I assume you mean the result of sys.getdefaultencoding() here.
Unless much of the Python library is modified to use the default
encoding, this will break. The problem is that different implicit
encodings are being used for reading data and for accessing files.
When calling a function, such as open, with a byte string, Python
passes that byte string through to Windows which interprets it as
being encoded in CP_ACP. When this differs from
sys.getdefaultencoding() there will be a mismatch.
Say I have been working on a machine set up for Australian English
(or other Western European locale) but am working with Russian data so
have set Python's default encoding to cp1251. With this simple script,
g.py:
import sys
print file(sys.argv[1]).read()
I process a file called '€.txt' with contents "European Euro" to produce
C:\zed>python_d g.py €.txt
European Euro
With the proposed modification, sys.argv[1] u'\u20ac.txt' is
converted through cp1251 to '\x88.txt' as the Euro is located at 0x88
in CP1251. The operating system is then asked to open '\x88.txt' which
it interprets through CP_ACP to be u'\u02c6.txt' ('ˆ.txt') which then
fails. If you are very unlucky there will be a file called 'ˆ.txt' so
the call will succeed and produce bad data.
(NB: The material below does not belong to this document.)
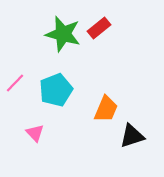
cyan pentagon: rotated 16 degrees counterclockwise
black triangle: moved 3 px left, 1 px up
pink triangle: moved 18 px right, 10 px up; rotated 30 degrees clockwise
Simulating with str(sys.argvu[1]):
C:\zed>python_d g.py €.txt
Traceback (most recent call last):
File "g.py", line 2, in ?
print file(str(sys.argvu[1])).read()
IOError: [Errno 2] No such file or directory: '\x88.txt'
> -1: code pages are evil and the reason why Unicode was invented
> in the first place. This would be a step back in history.
Features used to specify files (sys.argv, os.environ, ...) should
match functions used to open and perform other operations with files
as they do currently. This means their encodings should match.